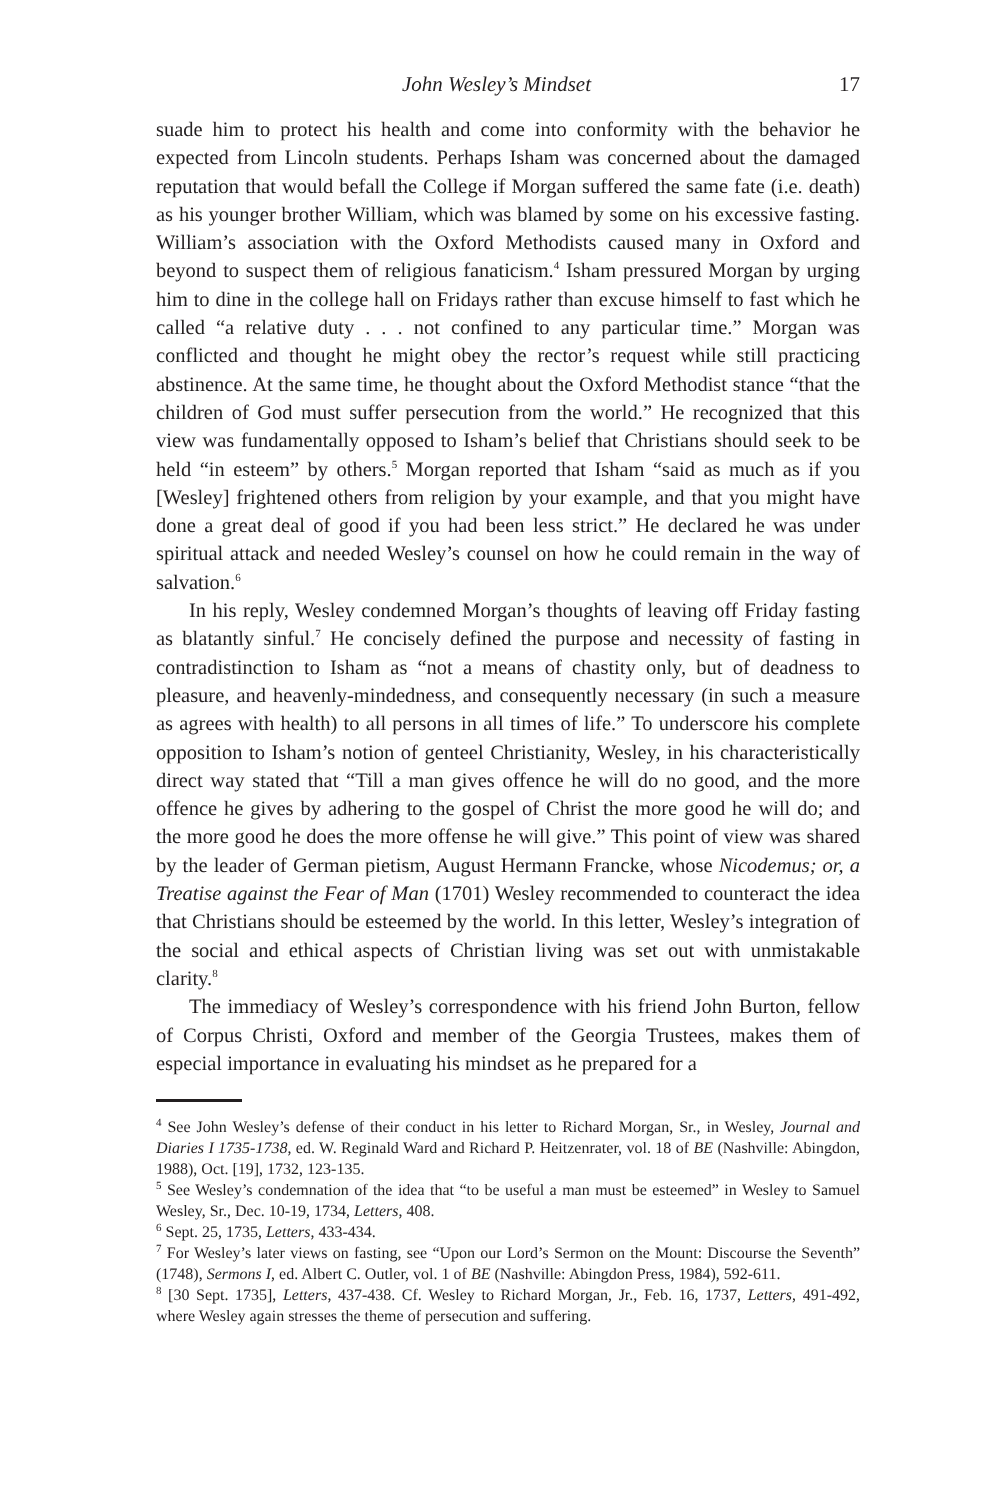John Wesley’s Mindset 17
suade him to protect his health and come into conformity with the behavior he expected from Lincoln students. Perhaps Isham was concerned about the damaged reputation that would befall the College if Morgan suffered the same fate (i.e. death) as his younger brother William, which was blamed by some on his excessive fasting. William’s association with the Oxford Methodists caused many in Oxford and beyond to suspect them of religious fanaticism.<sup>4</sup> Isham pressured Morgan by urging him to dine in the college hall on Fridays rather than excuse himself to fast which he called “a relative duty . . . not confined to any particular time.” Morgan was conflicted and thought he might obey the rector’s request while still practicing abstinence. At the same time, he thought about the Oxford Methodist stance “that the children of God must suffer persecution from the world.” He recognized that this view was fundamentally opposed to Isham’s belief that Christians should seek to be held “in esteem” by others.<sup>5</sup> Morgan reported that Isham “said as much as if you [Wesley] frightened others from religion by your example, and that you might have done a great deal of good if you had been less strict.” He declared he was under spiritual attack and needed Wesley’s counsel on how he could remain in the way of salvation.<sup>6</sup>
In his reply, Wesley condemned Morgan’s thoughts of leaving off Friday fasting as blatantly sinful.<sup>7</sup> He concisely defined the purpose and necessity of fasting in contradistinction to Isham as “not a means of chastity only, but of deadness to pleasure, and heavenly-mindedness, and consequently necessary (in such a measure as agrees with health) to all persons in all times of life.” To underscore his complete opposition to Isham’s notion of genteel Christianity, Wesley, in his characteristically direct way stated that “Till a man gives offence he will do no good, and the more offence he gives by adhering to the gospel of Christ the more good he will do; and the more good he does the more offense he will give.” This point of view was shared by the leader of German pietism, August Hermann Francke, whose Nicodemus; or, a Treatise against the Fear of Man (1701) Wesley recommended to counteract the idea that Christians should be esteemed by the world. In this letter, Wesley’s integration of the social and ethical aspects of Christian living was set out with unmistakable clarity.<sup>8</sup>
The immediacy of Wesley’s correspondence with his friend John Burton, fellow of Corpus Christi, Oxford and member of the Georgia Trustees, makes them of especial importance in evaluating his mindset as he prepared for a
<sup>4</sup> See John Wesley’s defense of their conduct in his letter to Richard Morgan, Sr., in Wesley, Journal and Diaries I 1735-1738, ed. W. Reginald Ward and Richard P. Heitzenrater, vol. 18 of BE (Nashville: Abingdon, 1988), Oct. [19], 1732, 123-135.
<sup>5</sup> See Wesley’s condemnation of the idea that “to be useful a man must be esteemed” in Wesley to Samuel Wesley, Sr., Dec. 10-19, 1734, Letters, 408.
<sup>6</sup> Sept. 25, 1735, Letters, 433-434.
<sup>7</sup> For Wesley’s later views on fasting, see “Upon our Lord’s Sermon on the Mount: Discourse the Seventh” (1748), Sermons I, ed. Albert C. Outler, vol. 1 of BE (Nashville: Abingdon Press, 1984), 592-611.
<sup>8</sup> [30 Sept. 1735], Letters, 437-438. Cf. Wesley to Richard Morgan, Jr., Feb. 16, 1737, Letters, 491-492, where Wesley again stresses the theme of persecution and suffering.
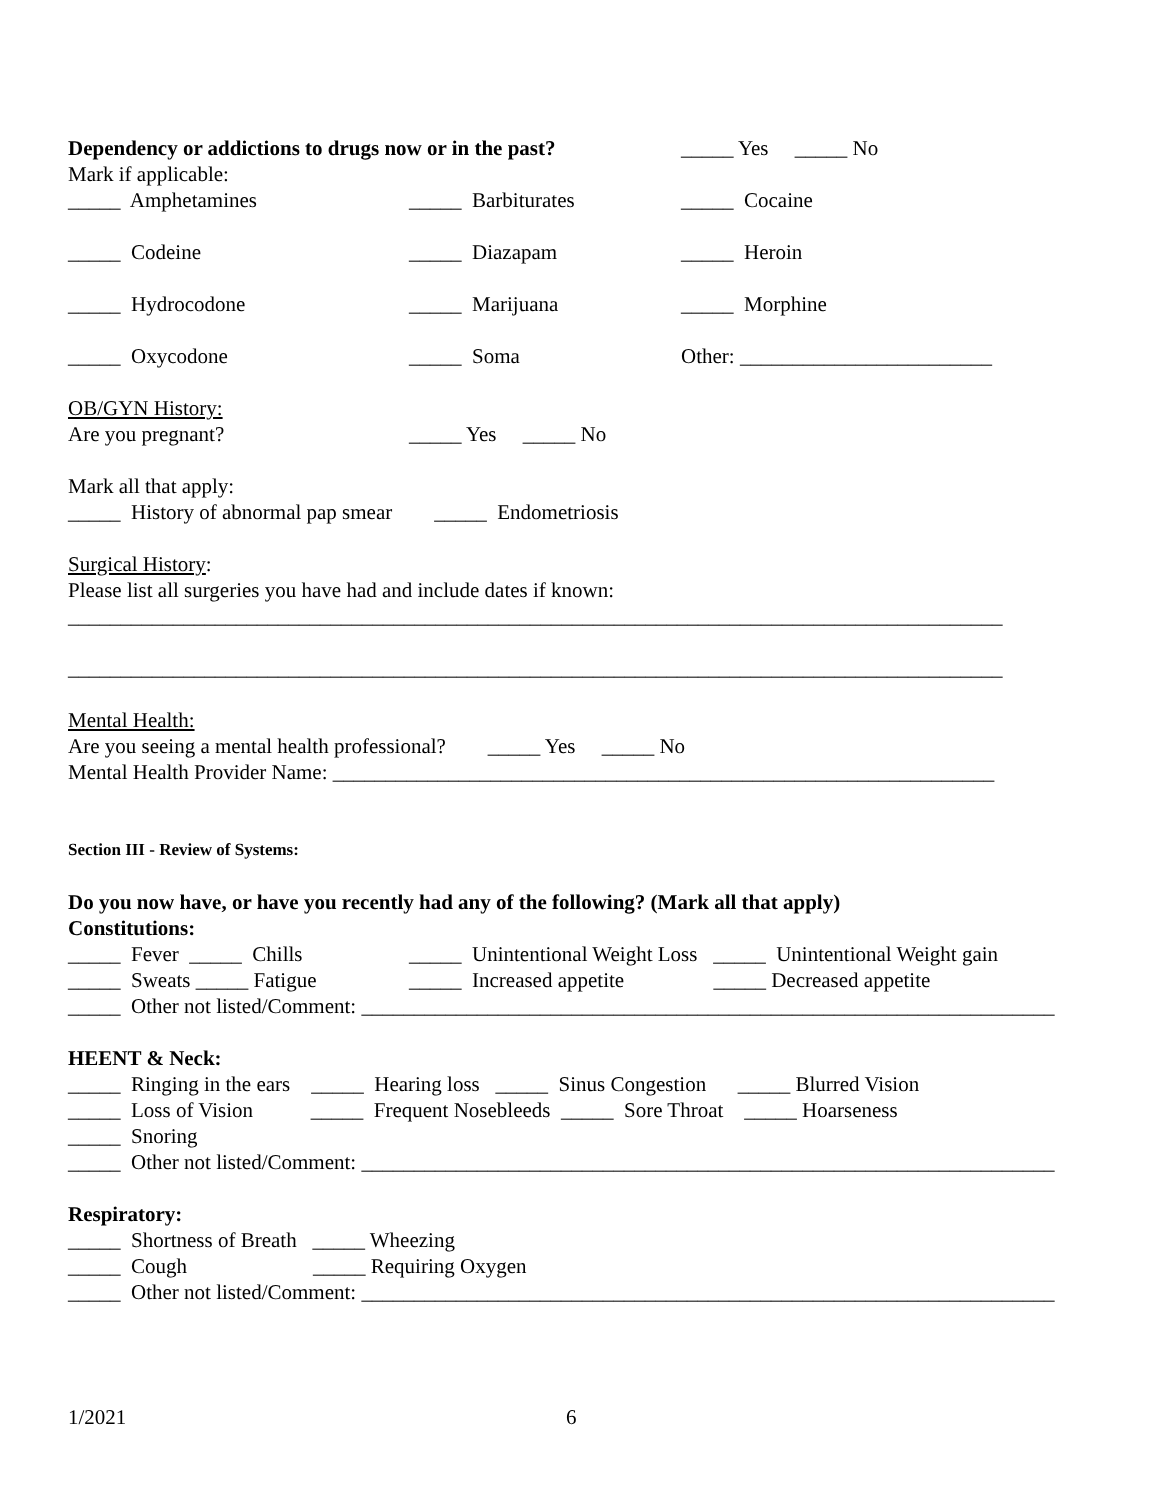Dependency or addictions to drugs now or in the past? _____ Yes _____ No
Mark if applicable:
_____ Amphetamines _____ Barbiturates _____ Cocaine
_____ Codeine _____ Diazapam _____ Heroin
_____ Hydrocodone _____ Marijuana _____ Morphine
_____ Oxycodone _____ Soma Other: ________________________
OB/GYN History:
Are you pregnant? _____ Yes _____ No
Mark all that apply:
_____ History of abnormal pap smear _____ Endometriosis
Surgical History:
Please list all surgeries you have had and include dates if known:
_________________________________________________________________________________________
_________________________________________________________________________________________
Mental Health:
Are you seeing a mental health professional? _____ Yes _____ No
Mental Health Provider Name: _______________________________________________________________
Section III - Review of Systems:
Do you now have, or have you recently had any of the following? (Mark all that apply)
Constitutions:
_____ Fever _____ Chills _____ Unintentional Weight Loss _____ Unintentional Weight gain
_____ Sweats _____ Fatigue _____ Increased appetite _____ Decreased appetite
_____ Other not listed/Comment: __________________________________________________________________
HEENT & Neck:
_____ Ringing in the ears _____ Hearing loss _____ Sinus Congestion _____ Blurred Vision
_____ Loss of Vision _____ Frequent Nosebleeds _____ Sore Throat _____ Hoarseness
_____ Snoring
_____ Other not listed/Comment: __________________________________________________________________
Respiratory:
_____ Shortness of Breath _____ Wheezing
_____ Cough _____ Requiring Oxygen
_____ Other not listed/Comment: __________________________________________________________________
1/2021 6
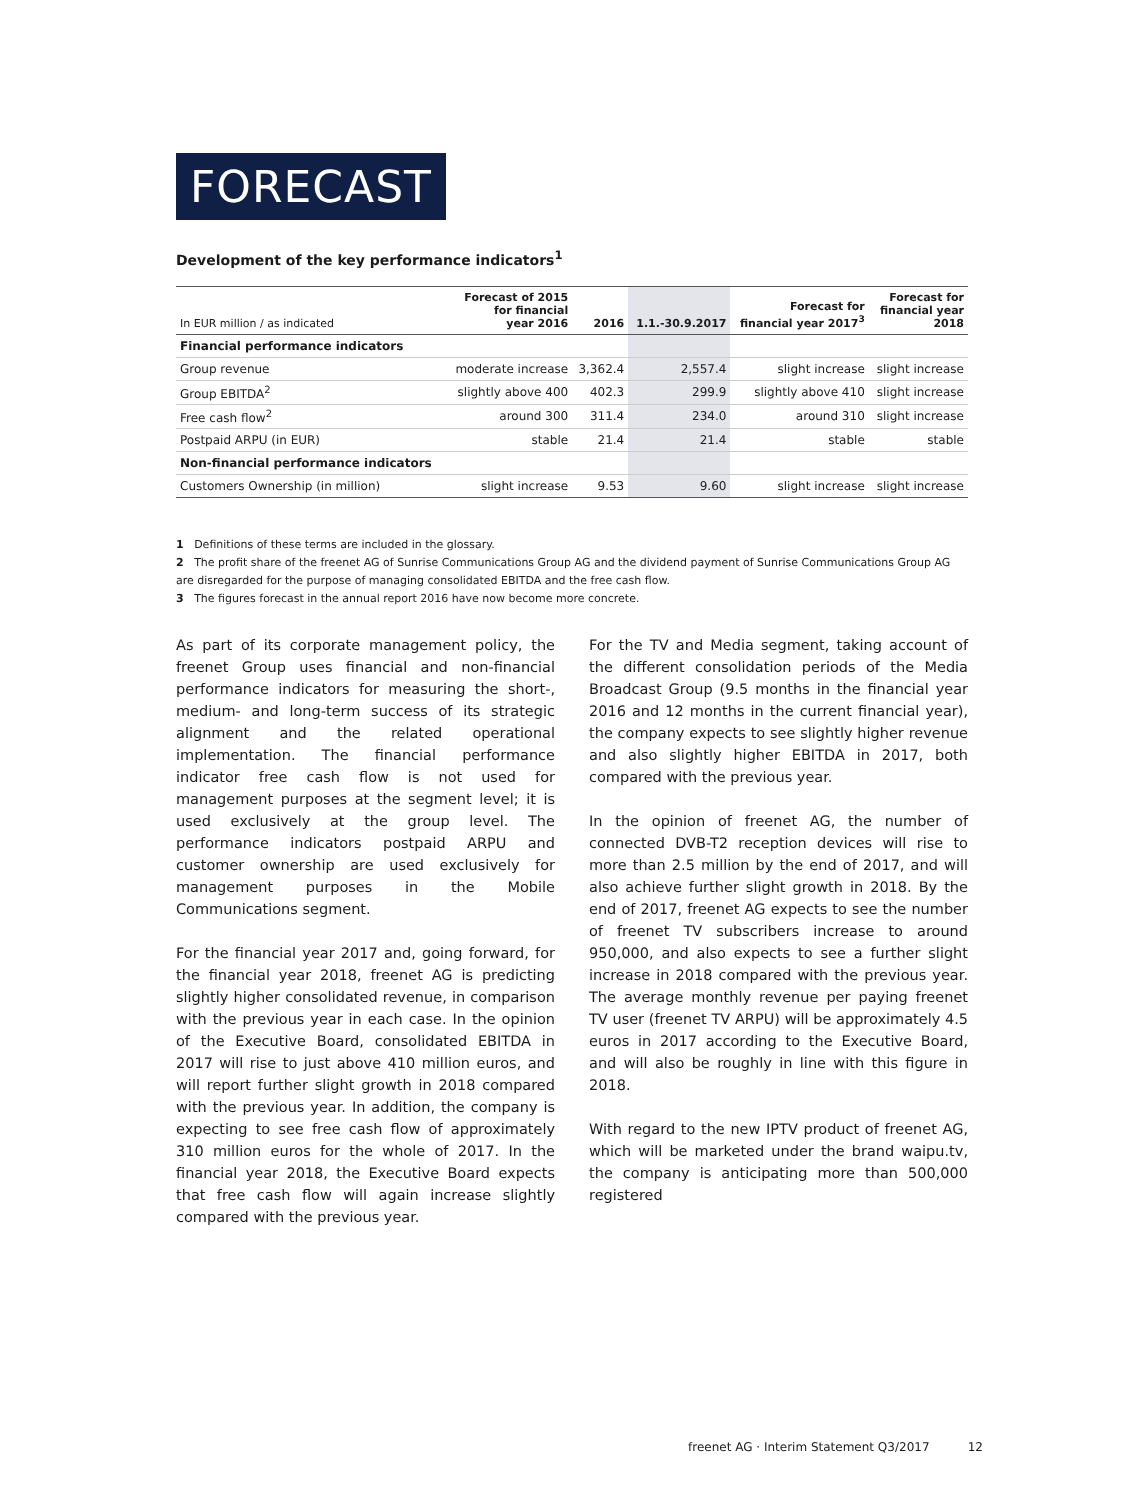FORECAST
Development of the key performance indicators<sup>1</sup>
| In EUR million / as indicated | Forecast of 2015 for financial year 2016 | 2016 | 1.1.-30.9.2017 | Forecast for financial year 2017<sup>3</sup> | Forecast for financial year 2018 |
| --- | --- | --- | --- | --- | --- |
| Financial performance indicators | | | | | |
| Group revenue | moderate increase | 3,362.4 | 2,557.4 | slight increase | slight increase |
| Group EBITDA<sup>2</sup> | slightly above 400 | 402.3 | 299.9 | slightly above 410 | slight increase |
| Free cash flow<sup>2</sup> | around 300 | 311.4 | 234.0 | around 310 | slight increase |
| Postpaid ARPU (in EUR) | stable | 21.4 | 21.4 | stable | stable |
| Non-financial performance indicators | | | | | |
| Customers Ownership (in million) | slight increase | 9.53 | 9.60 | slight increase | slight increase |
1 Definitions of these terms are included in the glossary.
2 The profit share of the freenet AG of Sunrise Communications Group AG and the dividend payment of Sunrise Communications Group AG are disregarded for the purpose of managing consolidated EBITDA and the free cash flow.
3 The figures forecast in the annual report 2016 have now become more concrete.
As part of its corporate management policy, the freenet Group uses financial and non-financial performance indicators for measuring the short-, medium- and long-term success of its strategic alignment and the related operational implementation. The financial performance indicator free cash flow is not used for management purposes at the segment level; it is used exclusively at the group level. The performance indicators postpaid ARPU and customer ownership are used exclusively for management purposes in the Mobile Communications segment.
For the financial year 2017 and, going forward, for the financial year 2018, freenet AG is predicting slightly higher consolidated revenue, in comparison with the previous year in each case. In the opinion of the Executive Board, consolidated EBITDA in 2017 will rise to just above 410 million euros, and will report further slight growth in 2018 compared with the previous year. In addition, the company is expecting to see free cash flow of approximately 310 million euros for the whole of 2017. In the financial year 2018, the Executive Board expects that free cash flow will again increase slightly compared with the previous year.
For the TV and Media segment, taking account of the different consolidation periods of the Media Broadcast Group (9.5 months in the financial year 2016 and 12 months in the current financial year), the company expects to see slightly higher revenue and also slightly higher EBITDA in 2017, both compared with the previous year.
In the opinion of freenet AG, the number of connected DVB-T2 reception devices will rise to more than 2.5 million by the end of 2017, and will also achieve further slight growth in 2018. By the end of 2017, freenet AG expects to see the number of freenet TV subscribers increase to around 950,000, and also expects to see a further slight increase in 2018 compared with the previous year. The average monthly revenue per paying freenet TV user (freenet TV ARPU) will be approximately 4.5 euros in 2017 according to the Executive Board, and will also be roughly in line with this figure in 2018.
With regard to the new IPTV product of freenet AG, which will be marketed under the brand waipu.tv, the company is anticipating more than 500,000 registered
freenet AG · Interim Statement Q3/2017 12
────────────────────
*Activity*: The string "idea" may occur in the listing; show every line where it does.

*The answer*:
In his reply, Wesley condemned Morgan’s thoughts of leaving off Friday fasting as blatantly sinful.<sup>7</sup> He concisely defined the purpose and necessity of fasting in contradistinction to Isham as “not a means of chastity only, but of deadness to pleasure, and heavenly-mindedness, and consequently necessary (in such a measure as agrees with health) to all persons in all times of life.” To underscore his complete opposition to Isham’s notion of genteel Christianity, Wesley, in his characteristically direct way stated that “Till a man gives offence he will do no good, and the more offence he gives by adhering to the gospel of Christ the more good he will do; and the more good he does the more offense he will give.” This point of view was shared by the leader of German pietism, August Hermann Francke, whose Nicodemus; or, a Treatise against the Fear of Man (1701) Wesley recommended to counteract the idea that Christians should be esteemed by the world. In this letter, Wesley’s integration of the social and ethical aspects of Christian living was set out with unmistakable clarity.<sup>8</sup>
<sup>5</sup> See Wesley’s condemnation of the idea that “to be useful a man must be esteemed” in Wesley to Samuel Wesley, Sr., Dec. 10-19, 1734, Letters, 408.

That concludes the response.